From glory to insolvency

The precarious financial sit­uation of Pakistan Interna­tional Airlines (PIA) is a pressing concern that cannot be ignored any longer. PIA’s debts and liabil­ities continue to mount, creating a burden that seems insurmount­able. The only viable solution, in my opinion, is the swift and com­plete privatisation of both the air­line and its subsidiary, PIA Invest­ments, without any government or state institution interference.
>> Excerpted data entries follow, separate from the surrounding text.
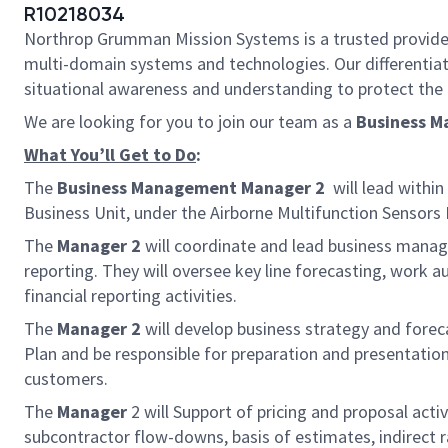
R10218034
Northrop Grumman Mission Systems is a trusted provider o
multi-domain systems and technologies. Our different
situational awareness and understanding to protect the U.
We are looking for you to join our team as a
Business 
What You’ll Get to Do
:
The
Business Management Manager 2
will lead withi
Business Unit, under the
Airborne Multifunction Sensors D
The
Manager 2
will coordinate and lead business manag
reporting. They will oversee key line forecasting, work
financial reporting activities.
The
Manager 2
will develop business strategy and forec
Plan and be responsible for preparation and presentation
customers.
The
Manager
2 will Support of pricing and proposal act
subcontractor flow-downs, basis of estimates, indirect 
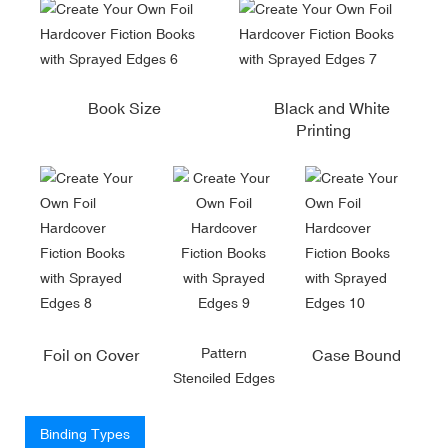
Book Size
Black and White
Printing
Pattern
Foil on Cover
Case Bound
Stenciled Edges
Binding Types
There are precedents to follow in this regard, such as Air India and Malaysia Airlines (MAS), where the state decided to absorb existing li­abilities and subsequently priva­tise these entities while retaining their status as national flag carri­ers. In the case of PIA, history has shown us that competent lead­ership can turn the tide. In 1971, when PIA was on the brink of col­lapse, the federal government ap­pointed AM Zafar Chaudhry as the managing director. Under his lead­ership, PIA made the critical deci­sion to reduce its fleet, routes, and flight frequency by half. This al­lowed the airline to recover and thrive. The turning point, howev­er, came when Rafique Saigol was appointed with full powers and no political interference from 1972 to 1974. He then handed over PIA to AM Nur Khan in 1974, who contin­ued the upward trajectory by ex­panding the fleet, routes, and fre­quency. Revenues soared, and in 1978, PIA Investments was estab­lished, marking the airline’s for­ay into the hospitality business with the acquisition of Hotel Roos­evelt in Manhattan, NYC, and Hotel Scribe in Paris. Nur Khan’s vision was to utilise these hotels as assets for PIA, and he became the chair­man of this subsidiary. This period marked the golden years of PIA.

However, this golden era came to an end when political interfer­ence crept in. The interference be­gan under General Zia’s regime, leading to the appointment of in­dividuals with affiliations rather than merit. Corruption and incom­petence then took root in the man­agement of PIA, causing its liabili­ties to soar to over Rs. 750 billion, exceeding its assets significantly. This dismal state of affairs is fur­ther exemplified by a shocking in­cident in February 2020 when an airworthy B777 aircraft was irrep­arably damaged during an anti-hi­jacking drill conducted by the ASF, contrary to industry practice.

It is evident that successive cor­rupt and inept managements, lack­ing experience in commercial avia­tion, have driven PIA to insolvency. To rectify this, privatisation is not just an option; it is a necessity. The government must relinquish con­trol and allow the private sector to breathe new life into PIA. This de­cision should be made based on merit and the efficient utilisation of public funds, not political interests.